Ot Stroksnes (Englisch mit OV)
Poesie, wissenschaftliche Artikel, Geschichtsbücher. Ich versuche, mich in
diese Lektüre hinein zu versenken. Ich recherchiere immer viel zu viel , und
dann muss ich auswählen und Vieles weglassen. Das ist ein sehr harter
Prozess. 19sec
Die Kunst des Weglassens beherrscht Stroksnes. Aber noch glänzender beherrscht
er die Kunst des farbigen Erzählens. In abenteuerlichen Assoziationsketten fabuliert
sich Stroksnes durch sein Material.

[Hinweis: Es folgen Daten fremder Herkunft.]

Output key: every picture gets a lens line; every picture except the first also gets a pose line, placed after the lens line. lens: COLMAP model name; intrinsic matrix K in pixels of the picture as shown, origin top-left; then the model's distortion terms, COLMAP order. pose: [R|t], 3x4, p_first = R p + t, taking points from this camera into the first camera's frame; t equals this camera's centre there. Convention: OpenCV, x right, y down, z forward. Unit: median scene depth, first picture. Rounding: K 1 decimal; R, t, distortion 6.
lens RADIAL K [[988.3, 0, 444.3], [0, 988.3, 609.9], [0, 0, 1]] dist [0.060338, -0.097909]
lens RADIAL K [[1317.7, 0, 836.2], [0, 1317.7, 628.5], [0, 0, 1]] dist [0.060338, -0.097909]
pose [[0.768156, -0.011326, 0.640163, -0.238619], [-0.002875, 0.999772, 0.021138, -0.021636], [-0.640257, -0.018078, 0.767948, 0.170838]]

Mischt uralte Mythen mit brandaktuellen
Problemen wie der Überfischung, der zunehmenden Meeresverschmutzung oder der
Bedeutung der Weltmeere als Regulativ für unser Klima. Wobei die eine Geschichte,
wenn ihr allmählich die Puste ausgeht, der nächsten auf den Rücken tippt und sie
wie bei einem Staffellauf weiterschickt.
Ot Stroksnes (Englisch mit OV)
Assoziativ zu schreiben, das ist ein Weg, das Manuskript zusammenzuhalten.

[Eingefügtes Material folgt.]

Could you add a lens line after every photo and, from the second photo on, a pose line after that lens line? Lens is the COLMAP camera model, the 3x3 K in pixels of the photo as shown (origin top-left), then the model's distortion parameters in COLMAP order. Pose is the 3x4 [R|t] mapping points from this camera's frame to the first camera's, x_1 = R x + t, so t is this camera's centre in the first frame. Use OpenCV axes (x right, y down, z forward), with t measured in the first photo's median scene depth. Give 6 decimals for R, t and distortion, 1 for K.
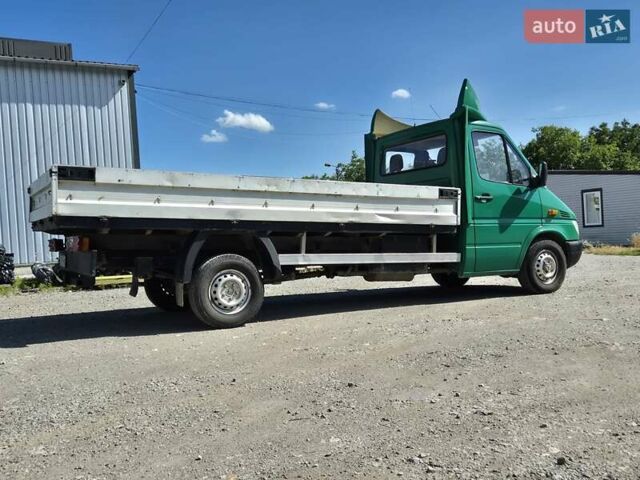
lens RADIAL K [[652.3, 0, 318.9], [0, 652.3, 240.8], [0, 0, 1]] dist [0.069491, -0.021368]
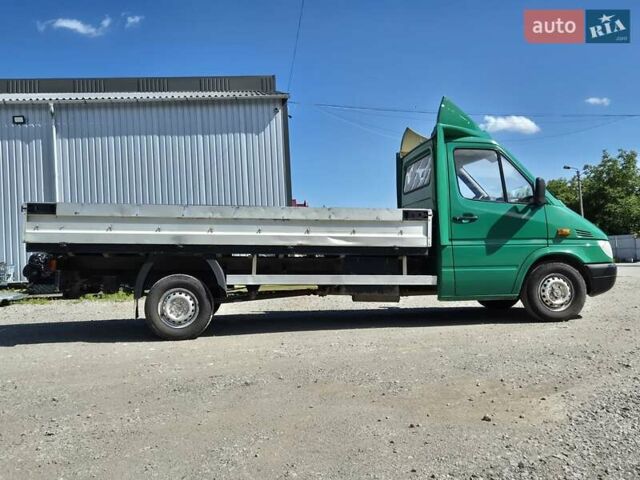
lens RADIAL K [[647.0, 0, 322.1], [0, 647.0, 228.0], [0, 0, 1]] dist [0.047765, 0.007139]
pose [[0.921387, -0.006330, -0.388596, 0.435976], [-0.004347, 0.999637, -0.026590, -0.025766], [0.388623, 0.026189, 0.921025, 0.053140]]
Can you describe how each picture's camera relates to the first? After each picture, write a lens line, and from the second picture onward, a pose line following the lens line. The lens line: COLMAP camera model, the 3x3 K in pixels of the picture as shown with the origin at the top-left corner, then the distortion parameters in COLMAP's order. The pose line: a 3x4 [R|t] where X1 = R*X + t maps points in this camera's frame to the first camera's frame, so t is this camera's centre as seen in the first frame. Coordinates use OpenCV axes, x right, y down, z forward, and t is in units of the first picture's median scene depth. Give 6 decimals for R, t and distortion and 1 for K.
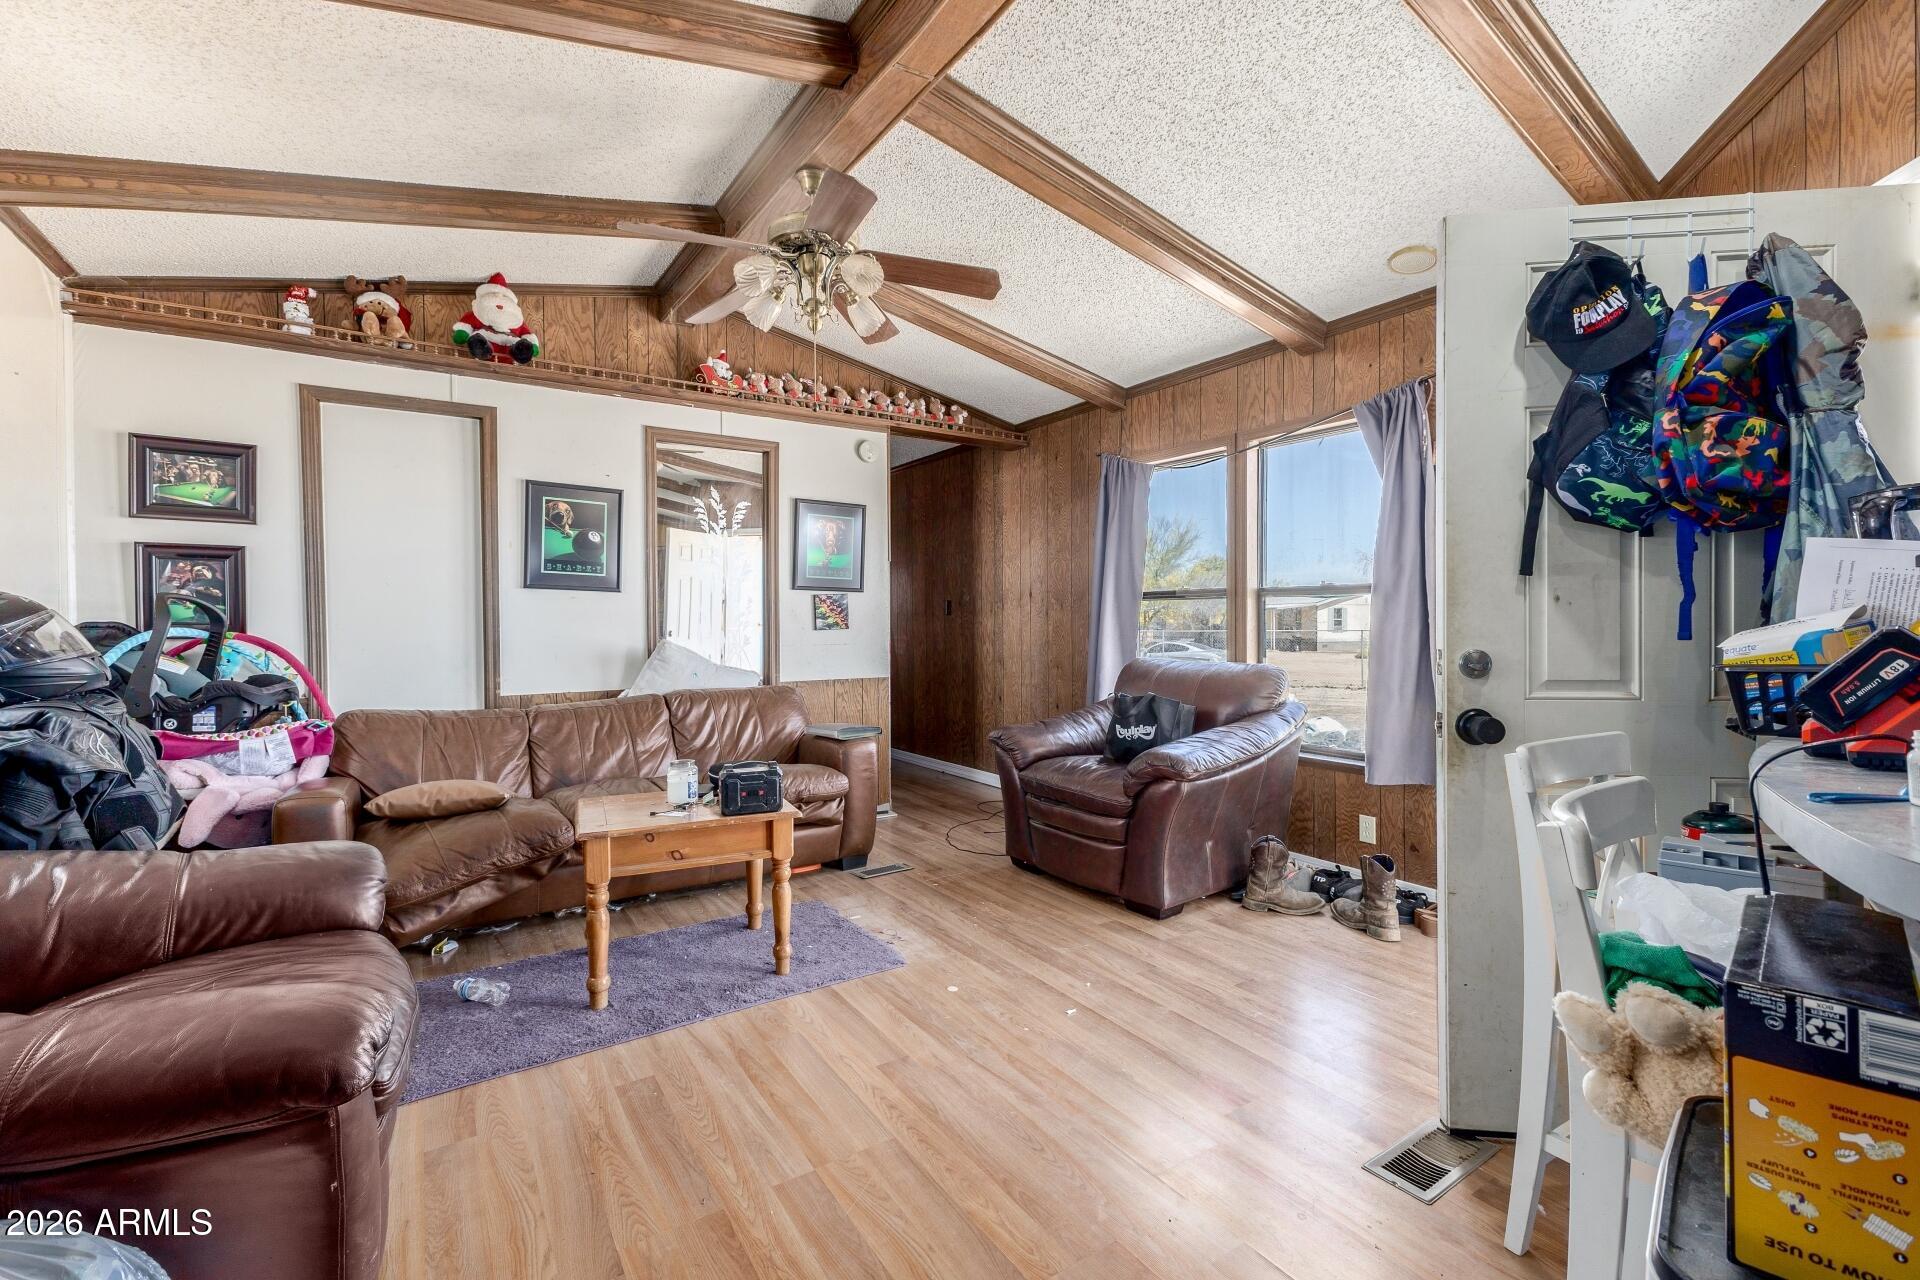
lens RADIAL K [[872.8, 0, 960.0], [0, 872.8, 640.0], [0, 0, 1]] dist [0.000904, 0.000042]
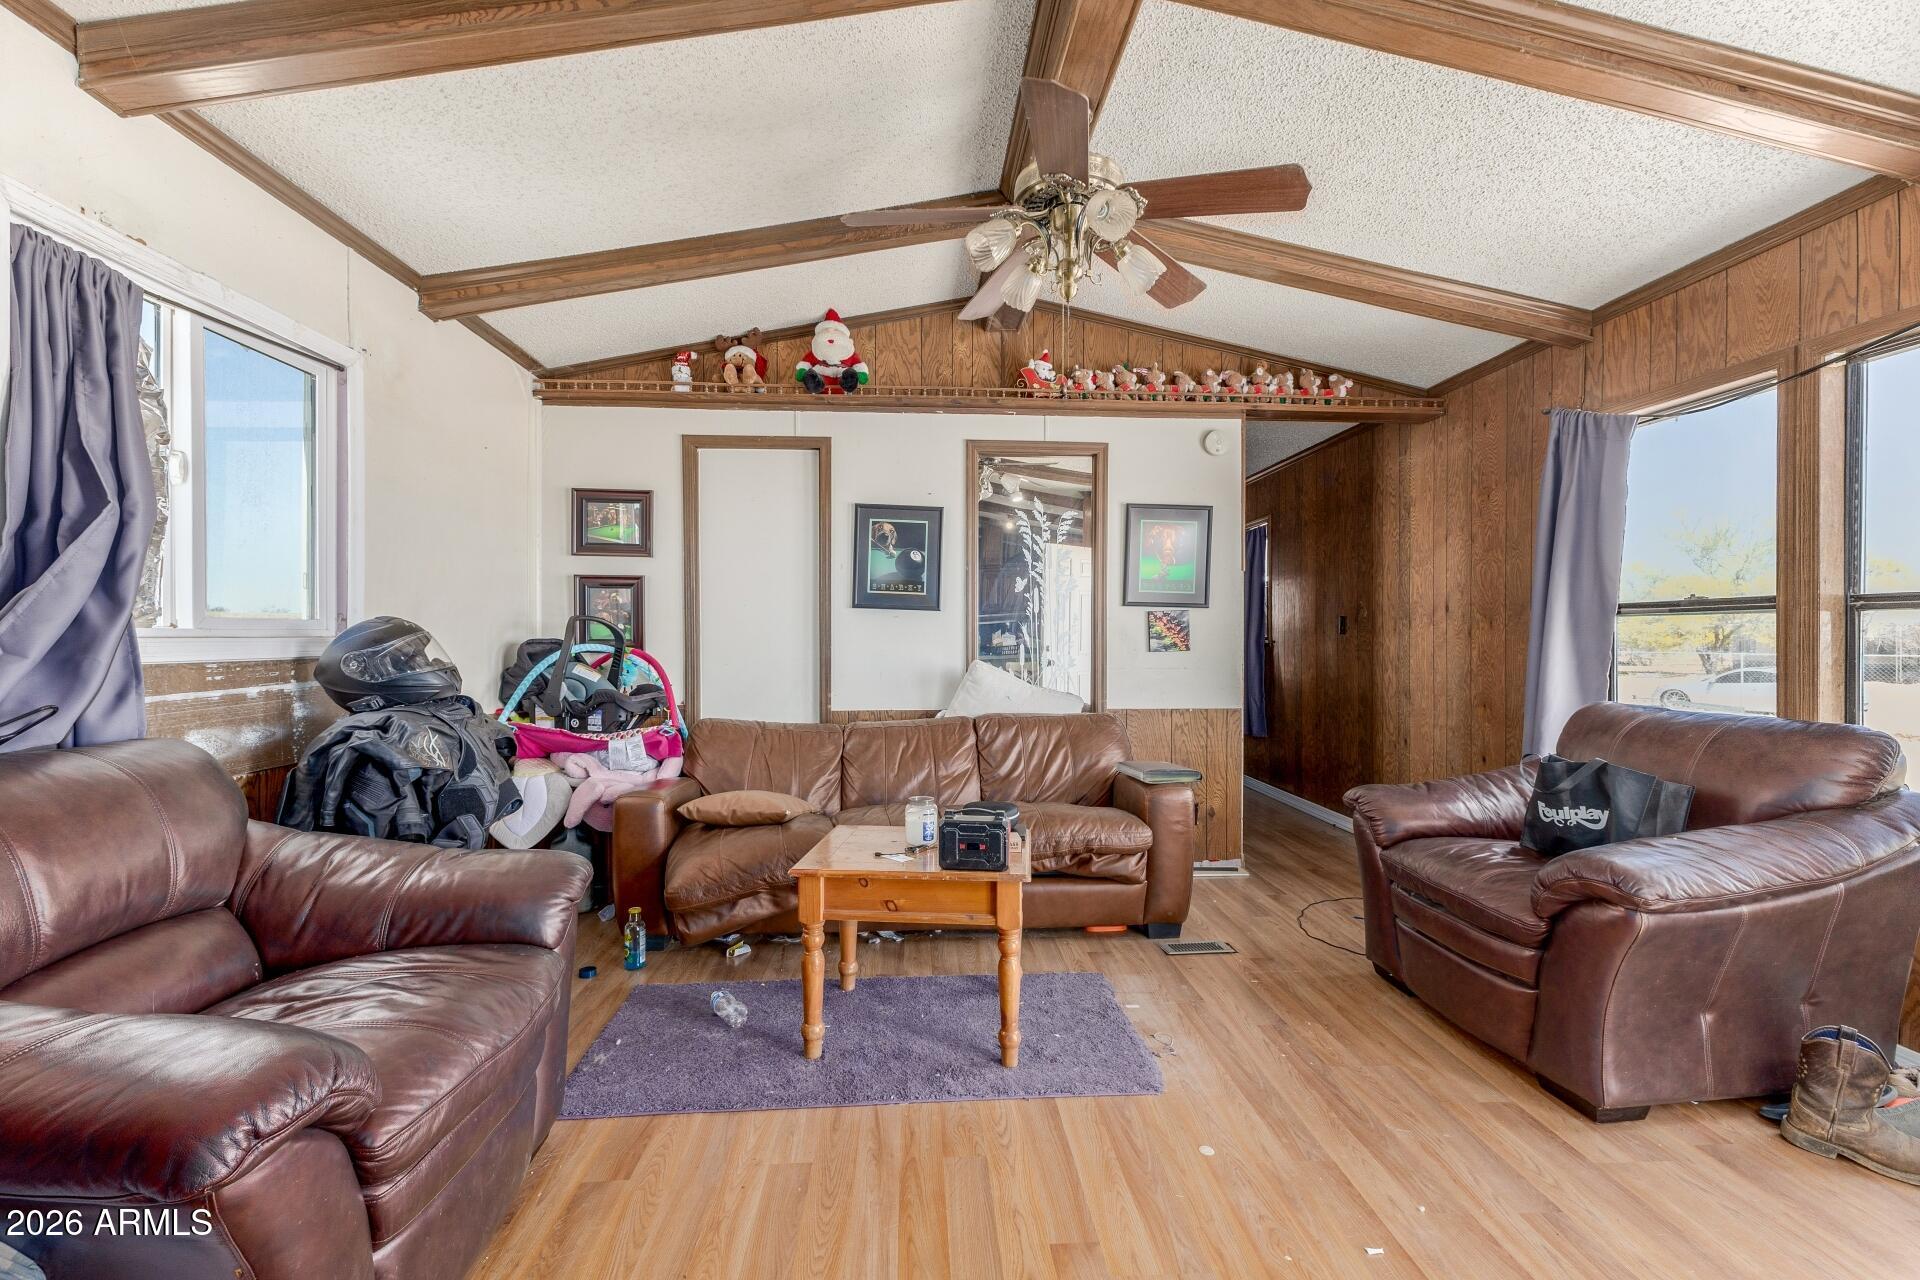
lens RADIAL K [[846.1, 0, 960.0], [0, 846.1, 640.0], [0, 0, 1]] dist [0.008380, -0.003907]
pose [[0.859789, 0.009665, -0.510557, 0.130025], [-0.017084, 0.999806, -0.009844, -0.014000], [0.510363, 0.017186, 0.859787, 0.206524]]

Man kann es falsch machen, dann ist es zu offensichtlich für den Leser und
wirkt künstlich. Ich versuche es natürlich so zu machen, dass es nicht
gezwungen wirkt. 22,5 sec
Von den Geräuschen eines Wintersturms wird Stroksnes in einen schweißtreibenden
Meeres-Alptraum geworfen. Später philosophiert er über die menschliche Furcht vor
den Gewalten der Ozeane. Während der Sturm sich zu einem Orkan auswächst, liest
er sich fest in einer frühen historischen Beschreibung sagenhafter Meeresgestalten,
um von dort auf die real existierenden Meereswunder unserer Tage zu kommen.
Zitator
Ein Tintenfisch, der 2005 in Indonesien entdeckt wurde, ist in der Lage, die
Form einer Scholle, einer Seeschlange oder verschiedener Fischarten
anzunehmen. Außerdem können die meisten Tintenfische blitzschnell Farbe
und Muster ihrer Haut verändern, um mit ihrer Umgebung zu verschmelzen. Die
Tintenfische der Tiefsee sind weder von oben noch von unten zu erkennen.
22sec
Morten Stroksnes spinnt dabei kein Seemannsgarn. Ein beindruckender
Quellenkatalog im Anhang belegt noch die unwahrscheinlichsten Phänomene.
Meeresbiologen hätten alle Fakten gecheckt, beteuert Stroksnes. Wobei sich „Das
Buch vom Meer“ keine Sekunde wie ein dröger Wissenschaftsessay liest. Das liegt
vor allem an der originellen Rahmenhandlung, der Jagd nach dem Eishai über der
die Jahreszeiten vergehen. Es stürmt und regnet. Oft ist das Nordmeer zu rau, um
hinauszufahren. Dann wieder glattgezogen wie ein Spiegel. Manchmal ruckelt es an
der Angelschnur, doch der Hai, das Urmonster, bleibt ein Phantom. Unserer
schaudernden Vorfreude auf die finale Begegnung tut das keinen Abbruch. Im
Gegenteil: Die Lese-Spannung steigt eher noch, mit jedem weiteren erfolglosen
Fang-Versuch. Der Schluss sei hier nicht verraten. Nur so viel: fast ein bisschen
unwillig legt man das Buch aus der Hand – ungläubig, dass das Abenteuer vorbei
sein soll, aber auch tief beglückt. Es hätte noch ewig so weitergehen können.